Anomalies in quantum spin systems and Nielsen-Ninomiya type Theorems
Ruizhi Liu
TL;DR
The paper develops an algebraic framework to understand Nielsen–Ninomiya–type no-go theorems from group cohomological anomalies in quantum spin systems. By viewing symmetry actions as locality-preserving automorphisms and introducing an anomaly index valued in $H^{3}(G;U(1))$, it shows that, under local computability, a gauge fixing can trivialize determinants of quasi-local data, imposing strong lattice-regularization constraints. The main result identifies the anomaly class as an element of $H^{3}(G;\mathbb{Z}[n^{-1}]/\mathbb{Z})$ (and, upon stabilization, in $H^{3}(G;\mathbb{Q}/\mathbb{Z})$), explaining why certain anomalous symmetries cannot be realized in spin chains. The approach generalizes to Lie groups, differentiable group cohomology, and connects to operator $K$-theory, providing a broad, dimension-agnostic perspective on anomaly realizability and lattice regularizations with tails or non-onsite actions.
Abstract
We provide an algebraic perspective on Nielsen--Ninomiya-type no-go theorems arising from group cohomological anomalies, revisiting in particular the version proved by Kapustin and Sopenko.
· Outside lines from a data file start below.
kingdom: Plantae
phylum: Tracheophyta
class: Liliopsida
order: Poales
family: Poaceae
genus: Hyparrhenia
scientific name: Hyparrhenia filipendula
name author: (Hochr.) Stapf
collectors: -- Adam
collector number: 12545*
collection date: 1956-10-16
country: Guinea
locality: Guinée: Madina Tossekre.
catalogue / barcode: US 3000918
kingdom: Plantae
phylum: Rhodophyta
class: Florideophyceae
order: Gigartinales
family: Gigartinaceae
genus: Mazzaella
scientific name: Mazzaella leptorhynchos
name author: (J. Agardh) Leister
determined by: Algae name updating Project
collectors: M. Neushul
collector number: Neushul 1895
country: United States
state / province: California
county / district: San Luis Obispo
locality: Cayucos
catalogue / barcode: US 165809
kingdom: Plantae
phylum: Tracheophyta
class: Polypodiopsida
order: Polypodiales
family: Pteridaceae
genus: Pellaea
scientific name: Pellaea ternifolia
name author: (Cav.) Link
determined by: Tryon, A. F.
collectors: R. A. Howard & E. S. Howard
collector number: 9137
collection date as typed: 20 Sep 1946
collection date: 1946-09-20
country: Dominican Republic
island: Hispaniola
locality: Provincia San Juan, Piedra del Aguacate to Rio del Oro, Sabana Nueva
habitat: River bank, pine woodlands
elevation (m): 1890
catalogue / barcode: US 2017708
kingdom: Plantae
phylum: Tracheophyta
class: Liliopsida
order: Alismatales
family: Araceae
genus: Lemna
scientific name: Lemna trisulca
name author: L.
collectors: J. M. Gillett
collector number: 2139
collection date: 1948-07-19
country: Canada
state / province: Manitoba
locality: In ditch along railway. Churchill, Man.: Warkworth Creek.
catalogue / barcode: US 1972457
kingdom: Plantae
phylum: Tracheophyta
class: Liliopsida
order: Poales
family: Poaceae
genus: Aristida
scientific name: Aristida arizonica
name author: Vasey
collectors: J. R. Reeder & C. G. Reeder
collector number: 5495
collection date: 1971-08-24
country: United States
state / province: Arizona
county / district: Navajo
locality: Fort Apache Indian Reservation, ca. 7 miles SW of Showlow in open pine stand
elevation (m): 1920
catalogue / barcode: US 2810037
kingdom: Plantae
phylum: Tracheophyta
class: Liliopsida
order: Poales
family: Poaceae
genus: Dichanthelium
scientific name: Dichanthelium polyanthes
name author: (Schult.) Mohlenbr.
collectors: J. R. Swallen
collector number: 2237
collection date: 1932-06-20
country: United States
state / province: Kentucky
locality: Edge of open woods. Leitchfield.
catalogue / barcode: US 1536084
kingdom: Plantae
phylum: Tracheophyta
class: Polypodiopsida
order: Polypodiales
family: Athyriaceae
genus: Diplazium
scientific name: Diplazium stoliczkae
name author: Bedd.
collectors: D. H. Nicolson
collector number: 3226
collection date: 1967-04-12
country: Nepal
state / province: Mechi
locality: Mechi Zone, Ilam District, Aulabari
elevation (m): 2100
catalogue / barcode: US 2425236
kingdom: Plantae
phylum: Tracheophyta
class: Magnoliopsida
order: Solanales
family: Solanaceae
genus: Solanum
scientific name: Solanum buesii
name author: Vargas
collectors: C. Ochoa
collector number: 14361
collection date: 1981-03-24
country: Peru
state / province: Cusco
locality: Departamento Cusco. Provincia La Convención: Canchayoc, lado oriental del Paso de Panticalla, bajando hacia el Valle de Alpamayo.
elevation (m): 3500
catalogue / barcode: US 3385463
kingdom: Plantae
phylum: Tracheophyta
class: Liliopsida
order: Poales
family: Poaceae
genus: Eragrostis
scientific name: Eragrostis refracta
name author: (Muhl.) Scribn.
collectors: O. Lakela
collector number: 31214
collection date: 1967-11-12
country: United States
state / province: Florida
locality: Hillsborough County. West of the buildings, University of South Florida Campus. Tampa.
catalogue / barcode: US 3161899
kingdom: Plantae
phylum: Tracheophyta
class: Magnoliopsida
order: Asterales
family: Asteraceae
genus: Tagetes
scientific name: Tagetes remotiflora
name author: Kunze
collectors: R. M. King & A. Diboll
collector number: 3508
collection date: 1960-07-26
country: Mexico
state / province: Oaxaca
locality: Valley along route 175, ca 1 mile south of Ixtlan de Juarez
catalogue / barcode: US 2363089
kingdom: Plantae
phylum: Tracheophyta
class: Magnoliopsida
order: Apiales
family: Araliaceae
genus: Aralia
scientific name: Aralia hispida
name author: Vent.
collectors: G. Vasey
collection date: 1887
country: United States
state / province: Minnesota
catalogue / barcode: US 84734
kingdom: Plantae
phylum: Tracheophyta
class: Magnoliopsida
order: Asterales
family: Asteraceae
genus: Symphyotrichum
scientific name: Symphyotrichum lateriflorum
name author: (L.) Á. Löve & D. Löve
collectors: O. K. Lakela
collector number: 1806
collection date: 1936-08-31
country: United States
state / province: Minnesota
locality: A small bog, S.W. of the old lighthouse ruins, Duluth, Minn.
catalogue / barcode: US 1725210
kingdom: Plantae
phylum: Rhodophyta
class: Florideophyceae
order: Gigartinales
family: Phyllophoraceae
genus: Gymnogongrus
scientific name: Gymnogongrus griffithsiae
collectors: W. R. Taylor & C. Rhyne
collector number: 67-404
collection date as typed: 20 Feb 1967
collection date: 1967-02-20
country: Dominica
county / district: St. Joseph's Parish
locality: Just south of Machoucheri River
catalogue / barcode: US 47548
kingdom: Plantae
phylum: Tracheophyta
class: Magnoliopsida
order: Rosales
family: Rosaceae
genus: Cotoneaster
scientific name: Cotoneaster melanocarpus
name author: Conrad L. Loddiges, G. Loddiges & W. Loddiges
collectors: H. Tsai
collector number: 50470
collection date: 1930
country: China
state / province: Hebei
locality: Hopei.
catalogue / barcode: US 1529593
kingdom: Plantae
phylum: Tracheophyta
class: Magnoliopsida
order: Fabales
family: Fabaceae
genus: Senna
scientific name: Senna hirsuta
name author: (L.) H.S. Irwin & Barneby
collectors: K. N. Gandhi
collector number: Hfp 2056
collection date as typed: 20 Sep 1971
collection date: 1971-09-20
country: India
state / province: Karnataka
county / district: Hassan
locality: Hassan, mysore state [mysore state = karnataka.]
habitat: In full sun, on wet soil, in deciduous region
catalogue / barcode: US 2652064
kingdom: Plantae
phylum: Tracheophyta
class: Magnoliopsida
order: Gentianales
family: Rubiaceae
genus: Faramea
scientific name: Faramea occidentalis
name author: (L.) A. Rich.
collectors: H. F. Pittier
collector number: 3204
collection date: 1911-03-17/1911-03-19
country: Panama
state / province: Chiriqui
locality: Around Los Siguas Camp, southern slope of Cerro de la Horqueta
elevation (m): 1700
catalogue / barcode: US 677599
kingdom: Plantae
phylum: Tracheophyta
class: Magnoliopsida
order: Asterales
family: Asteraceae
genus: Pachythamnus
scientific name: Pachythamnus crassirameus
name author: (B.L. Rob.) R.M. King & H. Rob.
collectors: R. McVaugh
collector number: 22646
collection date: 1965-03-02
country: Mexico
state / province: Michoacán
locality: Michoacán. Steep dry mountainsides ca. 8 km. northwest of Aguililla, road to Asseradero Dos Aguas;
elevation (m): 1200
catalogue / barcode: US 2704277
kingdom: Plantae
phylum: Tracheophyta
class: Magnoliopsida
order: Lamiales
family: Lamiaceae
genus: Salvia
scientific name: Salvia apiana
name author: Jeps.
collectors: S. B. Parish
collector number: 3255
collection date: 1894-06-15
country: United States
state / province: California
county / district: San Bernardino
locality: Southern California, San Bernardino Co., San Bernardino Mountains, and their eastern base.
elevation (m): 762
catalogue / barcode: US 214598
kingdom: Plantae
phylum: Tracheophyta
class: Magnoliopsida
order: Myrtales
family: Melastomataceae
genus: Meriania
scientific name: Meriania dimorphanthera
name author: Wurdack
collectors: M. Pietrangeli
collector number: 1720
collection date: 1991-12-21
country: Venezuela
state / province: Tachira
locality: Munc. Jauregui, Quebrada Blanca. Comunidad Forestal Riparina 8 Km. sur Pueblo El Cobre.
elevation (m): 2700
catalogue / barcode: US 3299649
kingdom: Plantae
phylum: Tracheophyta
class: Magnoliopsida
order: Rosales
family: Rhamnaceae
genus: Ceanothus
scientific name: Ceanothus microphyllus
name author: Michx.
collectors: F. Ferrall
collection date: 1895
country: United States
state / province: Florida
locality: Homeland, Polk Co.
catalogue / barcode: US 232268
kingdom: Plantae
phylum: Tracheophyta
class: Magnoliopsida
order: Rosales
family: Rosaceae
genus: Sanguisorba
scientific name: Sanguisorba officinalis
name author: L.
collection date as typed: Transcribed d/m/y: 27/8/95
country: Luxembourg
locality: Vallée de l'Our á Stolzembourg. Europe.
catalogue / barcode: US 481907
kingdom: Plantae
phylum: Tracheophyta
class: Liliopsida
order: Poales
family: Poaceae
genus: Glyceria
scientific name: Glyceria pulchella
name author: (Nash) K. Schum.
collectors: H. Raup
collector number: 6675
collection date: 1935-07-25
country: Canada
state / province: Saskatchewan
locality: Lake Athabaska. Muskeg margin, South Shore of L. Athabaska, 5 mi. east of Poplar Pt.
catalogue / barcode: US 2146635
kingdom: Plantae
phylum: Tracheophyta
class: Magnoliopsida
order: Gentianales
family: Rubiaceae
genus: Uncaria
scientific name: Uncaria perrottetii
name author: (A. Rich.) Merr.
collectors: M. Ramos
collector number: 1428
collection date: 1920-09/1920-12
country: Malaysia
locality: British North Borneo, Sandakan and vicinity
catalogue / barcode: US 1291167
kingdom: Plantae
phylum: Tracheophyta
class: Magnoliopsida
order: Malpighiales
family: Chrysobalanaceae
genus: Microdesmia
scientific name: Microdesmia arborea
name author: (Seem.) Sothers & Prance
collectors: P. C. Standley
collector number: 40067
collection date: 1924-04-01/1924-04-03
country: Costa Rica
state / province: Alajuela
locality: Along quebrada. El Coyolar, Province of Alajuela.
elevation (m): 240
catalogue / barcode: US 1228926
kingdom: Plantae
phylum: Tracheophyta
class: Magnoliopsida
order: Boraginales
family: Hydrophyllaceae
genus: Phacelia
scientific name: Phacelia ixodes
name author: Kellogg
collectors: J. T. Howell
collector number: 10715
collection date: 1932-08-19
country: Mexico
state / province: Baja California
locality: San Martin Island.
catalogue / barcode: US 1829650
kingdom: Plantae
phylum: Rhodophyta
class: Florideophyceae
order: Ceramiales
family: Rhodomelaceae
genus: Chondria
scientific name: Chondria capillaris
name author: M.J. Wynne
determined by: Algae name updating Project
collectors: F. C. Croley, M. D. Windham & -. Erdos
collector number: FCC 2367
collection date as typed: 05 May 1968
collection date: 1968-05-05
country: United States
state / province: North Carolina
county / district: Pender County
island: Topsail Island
Departing from their analytic proof, our approach emphasizes the algebraic structure of symmetry actions and the local computability of anomaly indices. We demonstrate that this no-go theorem is due to a fundamental algebraic incompatibility between anomaly data and the dimension of local Hilbert spaces. Specifically, when an anomaly index is locally computable via quasi-local unitary operators, a suitable gauge fixing trivializes their (generalized) determinants, imposing unexpected and nontrivial constraints on lattice regularizations.